Starting from the upper left hand side and going across we start with the Go Girl. For ladies, this little gadget will improve your life exponentially! The Go Girl allows you to stand up and use the bathroom. No squatting necessary and not oops moments that require clean up. We especially love the Go Girl while wearing bibs. Not many bib short makers allow for you to drop trou easily. The Go Girl is made out of a soft silicone material and comes in a handy carrying case. Usually all you need is a little squirt of water to rinse it off before rolling it up and you’re good to go!
Bonus: Take this gadget camping, to festivals, travel trips, and anywhere where the bathroom situation may be sketchy.

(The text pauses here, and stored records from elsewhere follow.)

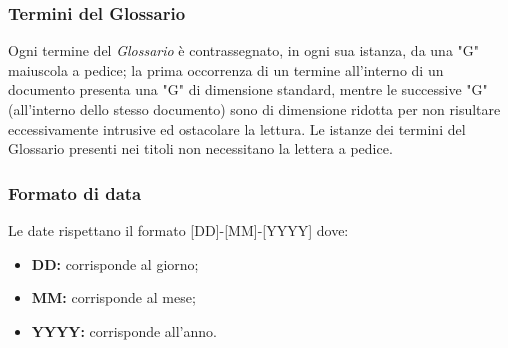 \subsubsection{Termini del Glossario}
Ogni termine del \textit{Glossario} è contrassegnato, in ogni sua istanza, da una "G" maiuscola a pedice; la prima occorrenza di un termine all'interno di un documento presenta una "G" di dimensione standard, mentre le successive "G" (all'interno dello stesso documento) sono di dimensione ridotta per non risultare eccessivamente intrusive ed ostacolare la lettura.
Le istanze dei termini del Glossario presenti nei titoli non necessitano la lettera a pedice.
\subsubsection{Formato di data}
Le date rispettano il formato
[DD]-[MM]-[YYYY] dove:
\begin{itemize}
  \item \textbf{DD:} corrisponde al giorno;
	\item \textbf{MM:} corrisponde al mese;
	\item \textbf{YYYY:} corrisponde all'anno.
\end{itemize}

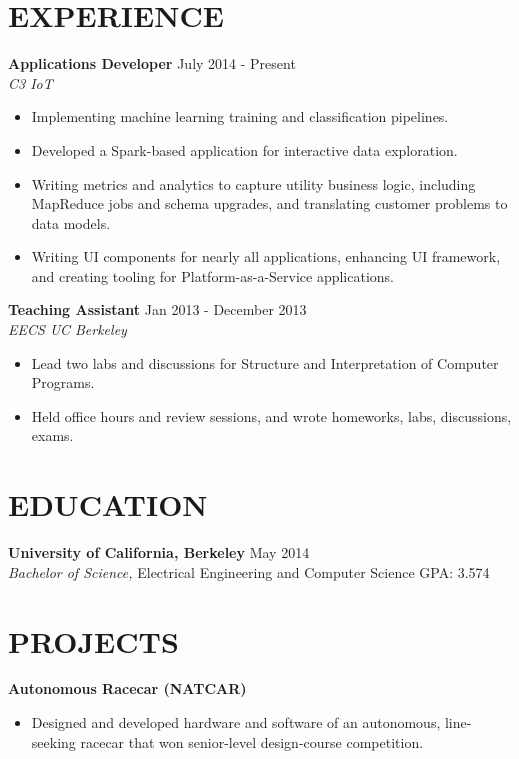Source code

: \documentclass[line,margin]{res}
\begin{document}
\address{richard.hwang201@gmail.com $|$ (973) 647-5056}
\address{https://github.com/rhwang201}

\begin{resume}
\section{EXPERIENCE}
{\bf Applications Developer} \hfill {\small July 2014 - Present} \\
{\it C3 IoT}
\begin{itemize} \itemsep -1pt
  \item Implementing machine learning training and classification pipelines.
  \item Developed a Spark-based application for interactive data exploration.
  \item Writing metrics and analytics to capture utility business logic, including
      MapReduce jobs and schema upgrades, and translating customer problems to data models.
  \item Writing UI components for nearly all applications, enhancing UI framework, and
        creating tooling for Platform-as-a-Service applications.
\end{itemize}

{\bf Teaching Assistant} \hfill {\small Jan 2013 - December 2013} \\
{\it EECS UC Berkeley}
\begin{itemize}  \itemsep -1pt
  \item Lead two labs and discussions for Structure and Interpretation of Computer
        Programs.
  \item Held office hours and review sessions, and wrote homeworks, labs, discussions,
        exams.
\end{itemize}


\section{EDUCATION}
{\bf University of California, Berkeley} \hfill {\small May 2014}\\
{\sl Bachelor of Science,} Electrical Engineering and Computer Science \hfill GPA: 3.574


\section{PROJECTS}
{\bf Autonomous Racecar (NATCAR)}
\begin{itemize} \itemsep - 1pt
  \item Designed and developed hardware and software of an autonomous, line-seeking
        racecar that won senior-level design-course competition.
\end{itemize}


\end{resume}
\end{document}
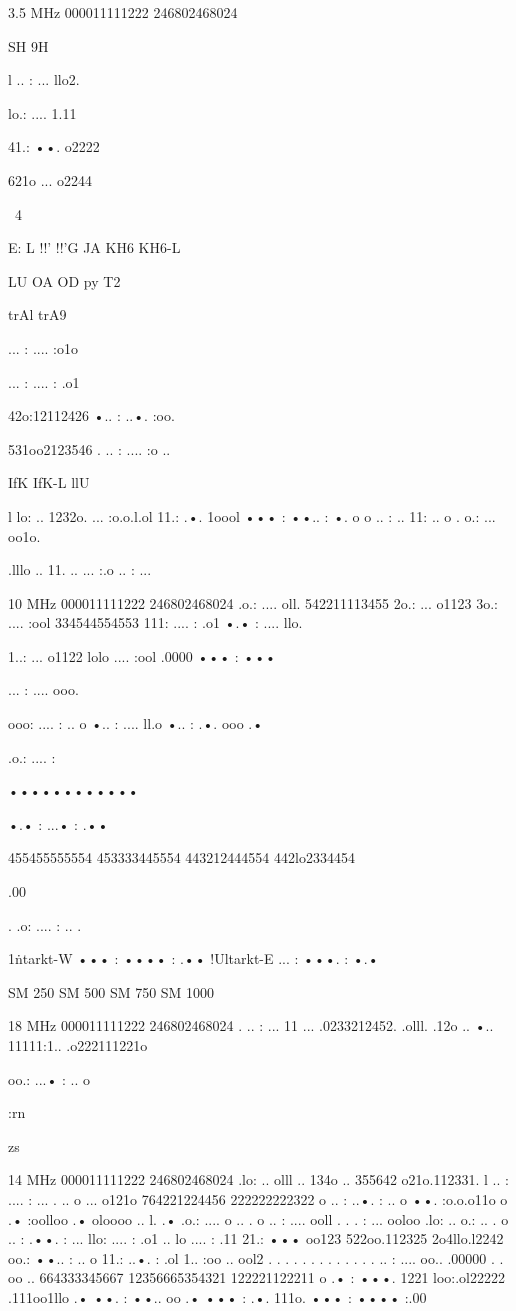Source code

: 3.5 MHz
000011111222
246802468024

SH
9H

l .. : ... llo2.

lo.: .... 1.11

41.: ••. o2222

621o ... o2244

~4

E: L
!!'
!!'G
JA
KH6
KH6-L

LU
OA
OD
py
T2

trAl
trA9

... : .... :o1o

... : .... : .o1

42o:12112426
•.. : ..•. :oo.

531oo2123546
. .. : .... :o ..

IfK
IfK-L
llU

l lo: .. 1232o.
... :o.o.l.ol
11.: .•. 1oool
••• : ••.. : •. o
o .. : .. 11: .. o
. o.: ... oo1o.

.lllo .. 11. ..
... :.o .. : ...

10 MHz
000011111222
246802468024
.o.: .... oll.
542211113455
2o.: ... o1123
3o.: .... :ool
334544554553
111: .... : .o1
•.• : .... llo.

1..: ... o1122
lolo .... :ool
.0000 ••• : •••

... : .... ooo.

ooo: .... : .. o
•.. : .... ll.o
•.. : .•. ooo .•

.o.: .... :

••••••••••••

•.• : ...• : .••

455455555554
453333445554
443212444554
442lo2334454

.00

. .o: .... : .. .

1\.ntarkt-W ••• : •••• : .••
!Ultarkt-E ... : •••. : •.•

SM 250
SM 500
SM 750
SM 1000

18 MHz
000011111222
246802468024
. .. : ... 11 ...
.0233212452.
.olll. .12o ..
•.. 11111:1..
.o222111221o

oo.: ...• : .. o

:rn

zs

14 MHz
000011111222
246802468024
.lo: .. olll ..
134o .. 355642
o21o.112331.
l .. : .... : ...
. .. o ... o121o
764221224456
222222222322
o .. : ..•. : .. o
••. :o.o.o11o
o .• :oolloo .•
oloooo .. l. .•
.o.: .... o .. .
o .. : .... ooll . . . : ... ooloo .lo: .. o.: .. .
o .. : .••. : ... llo: .... : .o1 .. lo .... : .11
21.: ••• oo123 522oo.112325 2o4llo.l2242
oo.: ••.. : .. o 11.: ..•. : .ol 1.. :oo .. ool2
. . . . . . . . . . . . . .. : .... oo.. .00000 . . oo ..
664333345667 12356665354321 122221122211
o .• : •••. 1221 loo:.ol22222 .111oo1llo .•
••. : ••.. oo .• ••• : .•. 111o.
••• : •••• :.00

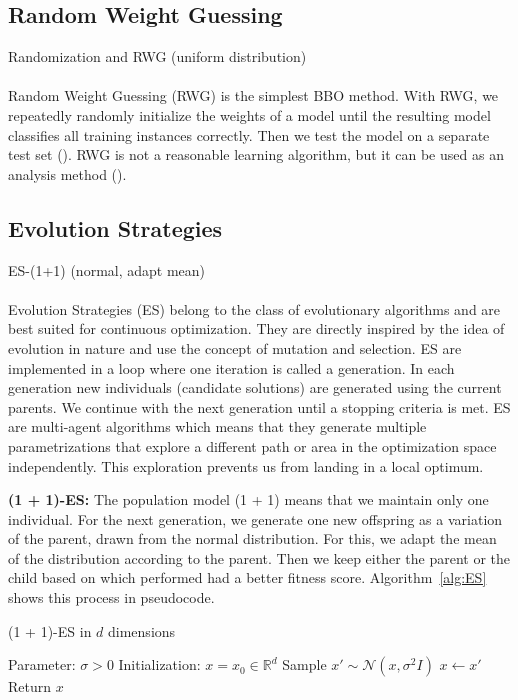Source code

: \subsection{Random Weight Guessing}
Randomization and RWG (uniform distribution) \\ \\
Random Weight Guessing (RWG) is the simplest BBO method. With RWG, we repeatedly randomly initialize the weights of a model until the resulting model classifies all training instances correctly. Then we test the model on a separate test set (\cite{schmidhuber2001evaluating}). RWG is not a reasonable learning algorithm, but it can be used as an analysis method (\cite{oller_analyzing_2020}).

\subsection{Evolution Strategies}
ES-(1+1) (normal, adapt mean) \\ \\
Evolution Strategies (ES) belong to the class of evolutionary algorithms and are best suited for continuous optimization. They are directly inspired by the idea of evolution in nature and use the concept of mutation and selection. ES are implemented in a loop where one iteration is called a generation. In each generation new individuals (candidate solutions) are generated using the current parents. We continue with the next generation until a stopping criteria is met. ES are multi-agent algorithms which means that they generate multiple parametrizations that explore a different path or area in the optimization space independently. This exploration prevents us from landing in a local optimum.

\textbf{(1 + 1)-ES:} The population model (1 + 1) means that we maintain only one individual. For the next generation, we generate one new offspring as a variation of the parent, drawn from the normal distribution. For this, we adapt the mean of the distribution according to the parent. Then we keep either the parent or the child based on which performed had a better fitness score. Algorithm~\ref{alg:ES} shows this process in pseudocode.
\begin{algorithm}
\caption{(1 + 1)-ES in $d$ dimensions}
\begin{algorithmic}[1]
\State Parameter: $\sigma > 0$
\State Initialization: $x = x_0 \in \mathbb{R}^d$
    \State Sample $x' \sim \mathcal{N}(x, \sigma^2 I)$
      \State $x \leftarrow x'$
    \EndIf
\EndWhile
\State Return $x$
\end{algorithmic}
\label{alg:ES}
\end{algorithm}

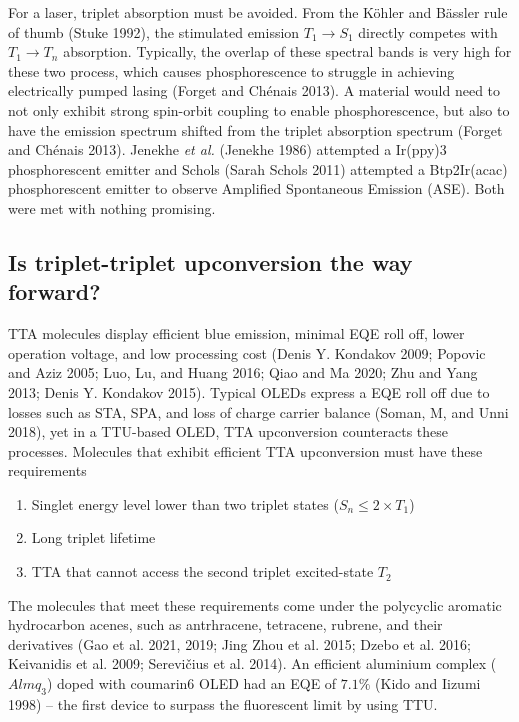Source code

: \documentclass[
  letterpaper,
  DIV=11,
  numbers=noendperiod,
  oneside]{scrreprt}
\begin{document}
For a laser, triplet absorption must be avoided. From the Köhler and
Bässler rule of thumb (Stuke 1992), the stimulated emission
\(T_1 \rightarrow S_1\) directly competes with \(T_1 \rightarrow T_n\)
absorption. Typically, the overlap of these spectral bands is very high
for these two process, which causes phosphorescence to struggle in
achieving electrically pumped lasing (Forget and Chénais 2013). A
material would need to not only exhibit strong spin-orbit coupling to
enable phosphorescence, but also to have the emission spectrum shifted
from the triplet absorption spectrum (Forget and Chénais 2013). Jenekhe
\emph{et al.} (Jenekhe 1986) attempted a Ir(ppy)3 phosphorescent emitter
and Schols (Sarah Schols 2011) attempted a Btp2Ir(acac) phosphorescent
emitter to observe Amplified Spontaneous Emission (ASE). Both were met
with nothing promising.

\hypertarget{is-triplet-triplet-upconversion-the-way-forward}{%
\subsection{Is triplet-triplet upconversion the way
forward?}\label{is-triplet-triplet-upconversion-the-way-forward}}

TTA molecules display efficient blue emission, minimal EQE roll off,
lower operation voltage, and low processing cost (Denis Y. Kondakov
2009; Popovic and Aziz 2005; Luo, Lu, and Huang 2016; Qiao and Ma 2020;
Zhu and Yang 2013; Denis Y. Kondakov 2015). Typical OLEDs express a EQE
roll off due to losses such as STA, SPA, and loss of charge carrier
balance (Soman, M, and Unni 2018), yet in a TTU-based OLED, TTA
upconversion counteracts these processes. Molecules that exhibit
efficient TTA upconversion must have these requirements

\begin{enumerate}
\def\labelenumi{\arabic{enumi}.}
\item
  Singlet energy level lower than two triplet states
  (\(S_n \leq 2 \times T_1\))
\item
  Long triplet lifetime
\item
  TTA that cannot access the second triplet excited-state \(T_2\)
\end{enumerate}

The molecules that meet these requirements come under the polycyclic
aromatic hydrocarbon acenes, such as antrhracene, tetracene, rubrene,
and their derivatives (Gao et al. 2021, 2019; Jing Zhou et al. 2015;
Dzebo et al. 2016; Keivanidis et al. 2009; Serevičius et al. 2014). An
efficient aluminium complex (\(Almq_3\)) doped with coumarin6 OLED had
an EQE of \(7.1\%\) (Kido and Iizumi 1998) -- the first device to
surpass the fluorescent limit by using TTU.
\end{document}
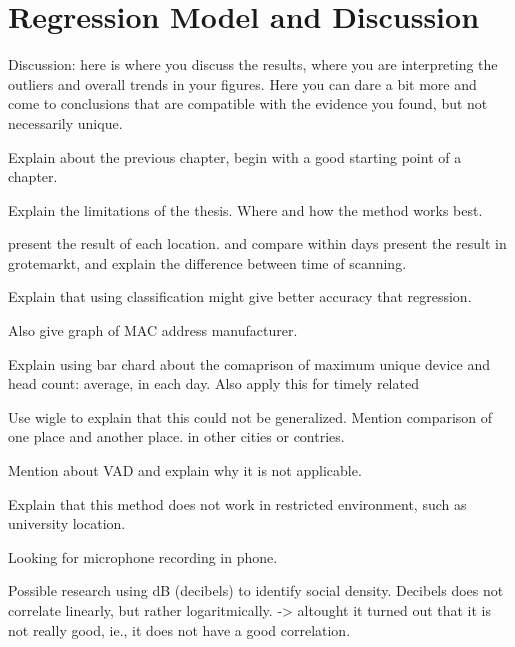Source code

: \chapter{Regression Model and Discussion}
\label{ch:model-and-discussion} %
Discussion: here is where you discuss the results, where you are interpreting the outliers and overall trends in your figures. Here you can dare a bit more and come to conclusions that are compatible with the evidence you found, but not necessarily unique. 

Explain about the previous chapter, begin with a good starting point of a chapter.

Explain the limitations of the thesis. Where and how the method works best.

present the result of each location. and compare within days
present the result in grotemarkt, and explain the difference between time of scanning.

Explain that using classification might give better accuracy that regression.

Also give graph of MAC address manufacturer.

Explain using bar chard about the comaprison of maximum unique device and head count: average, in each day. Also apply this for timely related 

Use wigle to explain that this could not be generalized. Mention comparison of one place and another place. in other cities or contries.

Mention about VAD and explain why it is not applicable.

Explain that this method does not work in restricted environment, such as university location.

Looking for microphone recording in phone.

Possible research using dB (decibels) to identify social density.
Decibels does not correlate linearly, but rather logaritmically. -> altought it turned out that it is not really good, ie., it does not have a good correlation.


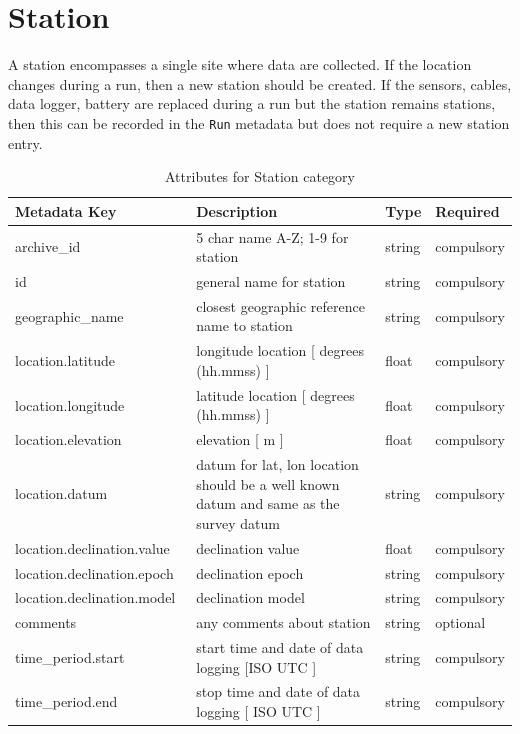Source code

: \documentclass{article}
\begin{document}
\newpage
\section{Station}

A station encompasses a single site where data are collected. If the location changes during a run, then a new station should be created. If the sensors, cables, data logger, battery are replaced during a run but the station remains stations, then this can be recorded in the \verb|Run| metadata but does not require a new station entry.

\begin{table}[htb!]
    \caption[Attributes for Station]{Attributes for Station category}
    \begin{tabular}{|l|p{3in}|l|l|}
        \hline
        \textbf{Metadata Key} & \textbf{Description} & \textbf{Type} & \textbf{Required} \\ \hline
        archive\_id\ & 5 char name {A-Z; 1-9} for station & string & compulsory \\ \hline
        id\ & general name for station & string & compulsory \\ \hline
        geographic\_name\ & closest geographic reference name to station  & string & compulsory \\ \hline
        location.latitude\ & longitude location [ degrees (hh.mmss) ] & float & compulsory \\ \hline
        location.longitude\ & latitude location [ degrees (hh.mmss) ] & float & compulsory \\ \hline
        location.elevation\ & elevation [ m ] & float & compulsory \\ \hline
        location.datum\ & datum for lat, lon location should be a well known datum and same as the survey datum & string & compulsory \\ \hline
        location.declination.value\ & declination value & float & compulsory \\ \hline
        location.declination.epoch\ & declination epoch & string & compulsory \\ \hline
        location.declination.model\ & declination model & string & compulsory \\ \hline
        comments\ & any comments about station & string & optional \\ \hline 
        time\_period.start\ & start time and date of data logging [ISO UTC ] & string & compulsory \\ \hline
        time\_period.end\ & stop time and date of data logging  [ ISO UTC ] & string & compulsory \\ \hline

\end{tabular}
\end{table}
\end{document}
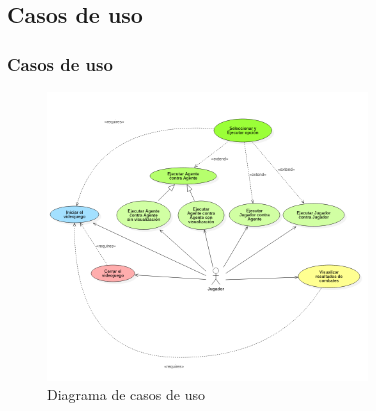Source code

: \documentclass{beamer}
\begin{document}
\subsection{Casos de uso}
\begin{frame}
\frametitle{Casos de uso}
\begin{figure}[h]
	\vspace*{-0.8cm}
	\centerline{\includegraphics[width=8.5cm]{../diagramas/casosDeUsoCropped.png}}
	\caption{Diagrama de casos de uso}
	\label{casos_de_uso}
\end{figure}
\end{frame}
\end{document}
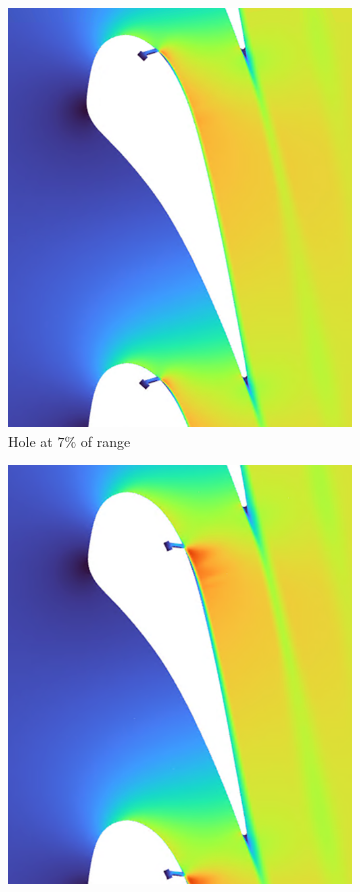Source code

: \documentclass[a4paper, 11pt, oneside]{report}
\begin{document}
\begin{figure}[H]
\begin{subfigure}{.42\textwidth}
		\includegraphics[width=\linewidth]{figs/sch_mach_contours_1.png}
		\caption{Hole at $7\%$ of range}
		\vspace{0.018\textheight}
	\end{subfigure}
	\begin{subfigure}{.42\textwidth}
		\centering
		\includegraphics[width=\linewidth]{figs/sch_mach_contours_2.png}

\end{subfigure}
\end{figure}
\end{document}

Next is the Bontrager windshell vest. We LOVE our hi-vis vests as they add a light-weight, breathable layer that lets us stick out safely in traffic. This particular vest packs down very small and can be placed in a jersey pocket easily. Our vests have been worn in all temperature ranges and have never let us down. The vest isn’t water proof, but is very water resistant and dries quickly. They also come in handy for fall riding through the woods or on rail trails. Staying bright is important if you live in a state where hunting is a popular sport!

Hoo Ha! The name is silly, but we wouldn’t recommend anything else. Our big bottles of Hoo Ha come with us on all our long group rides. Men and women enjoy this chamois cream as it uses all natural ingredients, has a really nice aroma, and has a nice cooling sensation. Reflect Sports, the makers of Hoo Ha are a woman owned company and they make all their products in the USA! Check them out at our link to the right on our page. They sell large bottles of the chamois cream or handy mini packs for tossing into a seat pack or jersey pocket.

While out on the open road or trail, there’s nothing more comforting than knowing you have a good pump. Getting a flat on a ride is never fun, but Lezyne’s Micro Floor Drive is the next best thing to having your full size pump with you. The Micro Floor Drive allows you to inflate both presta and shrader valves, boasts a pressure guage, and is fully rebuild-able. Your forearms will thank you the next time you get a flat with this pump!

T9 Boeshield has found many uses in our house, but it’s also a fantastic chain lube. You know that person on your ride who always seems to have the squeaky bike? Do them a favor and bring a little of this or some Phil’s Lube with you next time. T9 has been used this in a pinch on creaky pedals, bottom brackets, and other moving parts.

First Aid Kits. They come in so handy and they are so worth their weight! We’ve used everything from the shown Johnson & Johnson basic kit to Adventure Medical’s more comprehensive kits. Even the D.I.Y bandages with wet wipes have helped clean some scrapes. Crashes happen a lot more than we’d like to admit. A first aid kit really helped us out last weekend when Cassandra wrecked her arm and needed to clean out the dirt & debris. Bandages and alcohol pads are great, but throw in some travel size ibuprofen, antihistamine, and anti-diarrhea meds to cover all your bases.

All of these items are fantastic to have in your arsenal whether you’re a casual rider, roadie, or hardcore commuter. We’ll continue this post series where we integrate some lifestyle products and even some bike camping S240 (sub 24 hour trip) gear. It’s easy to escape city life with just a few essential items!